===== DOCUMENT EXCERPT
Live streaming theft is a serious problem, and a closer look at the value and type of streaming piracy is critical to implement the overall service protection strategy against streaming theft. It is not enough for operators to just be alerted when there is a leak. Instead they need to detect illegal activity at any point and at any time in the content creation and distribution chain.

The type of streaming theft can be divided into piracy sites, apps, and devices in one category, with credential sharing and restreaming in the second category. As part of the total estimates of $67 billion lost to streamed content theft in 2023 by Parks Associates, about 55 billion of that total is from access to piracy sites, apps, and devices and the remaining 12 billion dollars is from individual credential sharing and restreaming. In the U.S. alone, 20% of broadband households report they use a piracy device, app, or website, according to Parks Associates.

How video pirates find success

Pirates can deliver premium-quality services with professional-caliber EPGs and generate subtitles in multiple languages, letting them reach audiences anywhere in the world. They can collect analytics data from clients and servers to tabulate device usage data, gauge the popularity of content offerings, and perform troubleshooting in conjunction with sophisticated customer support services. Remarkably they can do all this while benefiting from ad revenues generated by online ad networks that mistake them for legitimate operations.

Consumers have no trouble finding these sites, even though, to protect themselves, pirates frequently reskin and rename their storefronts using new URLs. Users can subscribe to what is known as M3U playlists, which direct Kodi-enabled devices or PCs, STBs, and smart TVs running certain types of players or apps to pirate sites. These playlists can be found through search engines or through specialized social media accounts. 

Without having to pay for such listings, users searching for video streaming services can easily come across online listings for legitimate sources as well as pirate sites, with nothing distinguishing them except big discounts for the illegitimate services. Consumers can also find instructions that lead them through the process of downloading Kodi software, or point them to sources of devices pre-loaded with Kodi software and, in some cases, pirated content.
==========
» **PARTS OF THE EXERCISE**
• 1. Reproduce the streaming piracy passage, beginning at the words "Pirates can deliver" and stopping after "for legitimate operations.", and swap "subtitles" for "captions".
• 2. According to the streaming piracy passage, what percentage of U.S. broadband households report using a piracy device, app, or website?
The entries that come next have no connection to the streaming piracy passage.
===== EXCERPTED RECORDS
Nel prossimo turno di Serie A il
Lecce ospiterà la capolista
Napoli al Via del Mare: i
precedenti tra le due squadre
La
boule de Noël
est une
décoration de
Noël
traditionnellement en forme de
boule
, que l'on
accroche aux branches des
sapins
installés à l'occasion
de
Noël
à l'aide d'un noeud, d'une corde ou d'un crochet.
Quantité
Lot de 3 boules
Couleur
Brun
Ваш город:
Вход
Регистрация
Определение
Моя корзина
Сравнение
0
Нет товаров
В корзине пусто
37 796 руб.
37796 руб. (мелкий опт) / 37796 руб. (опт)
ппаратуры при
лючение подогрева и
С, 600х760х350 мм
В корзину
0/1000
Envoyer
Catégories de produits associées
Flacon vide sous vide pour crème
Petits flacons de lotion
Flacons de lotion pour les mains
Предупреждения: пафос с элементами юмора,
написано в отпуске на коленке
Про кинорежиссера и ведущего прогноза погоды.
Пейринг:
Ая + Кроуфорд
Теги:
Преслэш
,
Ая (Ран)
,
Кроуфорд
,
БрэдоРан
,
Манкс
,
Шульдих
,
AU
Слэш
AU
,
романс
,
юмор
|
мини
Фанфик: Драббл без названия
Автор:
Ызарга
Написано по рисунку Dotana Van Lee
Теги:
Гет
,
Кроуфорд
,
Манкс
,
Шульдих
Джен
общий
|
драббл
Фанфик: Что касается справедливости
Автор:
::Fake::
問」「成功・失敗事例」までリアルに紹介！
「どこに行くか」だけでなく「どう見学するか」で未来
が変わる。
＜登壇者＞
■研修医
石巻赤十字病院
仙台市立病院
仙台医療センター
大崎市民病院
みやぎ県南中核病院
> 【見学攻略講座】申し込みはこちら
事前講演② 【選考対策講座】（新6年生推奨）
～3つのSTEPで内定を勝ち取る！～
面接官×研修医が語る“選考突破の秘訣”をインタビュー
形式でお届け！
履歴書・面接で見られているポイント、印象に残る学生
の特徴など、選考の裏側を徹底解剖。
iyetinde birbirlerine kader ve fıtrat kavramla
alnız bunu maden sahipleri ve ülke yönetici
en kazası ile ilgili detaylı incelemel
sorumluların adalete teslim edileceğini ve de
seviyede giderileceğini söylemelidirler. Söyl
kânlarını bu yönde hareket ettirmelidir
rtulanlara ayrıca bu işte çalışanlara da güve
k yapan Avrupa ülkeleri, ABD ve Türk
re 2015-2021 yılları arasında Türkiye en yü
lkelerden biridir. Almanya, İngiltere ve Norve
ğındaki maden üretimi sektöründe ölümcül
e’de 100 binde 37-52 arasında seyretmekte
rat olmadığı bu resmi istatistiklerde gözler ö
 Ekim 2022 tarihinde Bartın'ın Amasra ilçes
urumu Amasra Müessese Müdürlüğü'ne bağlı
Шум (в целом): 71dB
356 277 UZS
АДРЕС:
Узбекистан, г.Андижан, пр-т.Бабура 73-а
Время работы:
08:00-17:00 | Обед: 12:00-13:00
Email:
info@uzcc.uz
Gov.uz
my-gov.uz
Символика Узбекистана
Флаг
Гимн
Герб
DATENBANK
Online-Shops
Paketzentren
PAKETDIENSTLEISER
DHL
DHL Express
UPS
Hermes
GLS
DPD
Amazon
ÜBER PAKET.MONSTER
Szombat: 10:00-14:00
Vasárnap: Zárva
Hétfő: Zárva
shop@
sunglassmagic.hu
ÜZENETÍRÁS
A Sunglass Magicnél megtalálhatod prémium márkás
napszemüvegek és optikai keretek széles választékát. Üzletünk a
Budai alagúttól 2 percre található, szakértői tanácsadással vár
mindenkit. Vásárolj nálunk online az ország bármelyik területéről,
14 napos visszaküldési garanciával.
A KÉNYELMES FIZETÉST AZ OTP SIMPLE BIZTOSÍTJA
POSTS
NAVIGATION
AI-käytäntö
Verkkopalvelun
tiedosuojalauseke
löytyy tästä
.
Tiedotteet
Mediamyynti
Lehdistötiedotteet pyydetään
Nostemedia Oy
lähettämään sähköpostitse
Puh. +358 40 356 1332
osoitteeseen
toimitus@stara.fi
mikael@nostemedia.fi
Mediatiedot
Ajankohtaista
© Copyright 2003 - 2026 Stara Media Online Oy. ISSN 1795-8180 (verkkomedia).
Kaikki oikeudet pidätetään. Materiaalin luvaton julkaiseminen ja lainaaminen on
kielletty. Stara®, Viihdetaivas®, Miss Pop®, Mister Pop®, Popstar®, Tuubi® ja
==========
» **EXPECTED OUTPUTS**
• 1.
Pirates can deliver premium-quality services with professional-caliber EPGs and generate captions in multiple languages, letting them reach audiences anywhere in the world. They can collect analytics data from clients and servers to tabulate device usage data, gauge the popularity of content offerings, and perform troubleshooting in conjunction with sophisticated customer support services. Remarkably they can do all this while benefiting from ad revenues generated by online ad networks that mistake them for legitimate operations.

• 2. 20%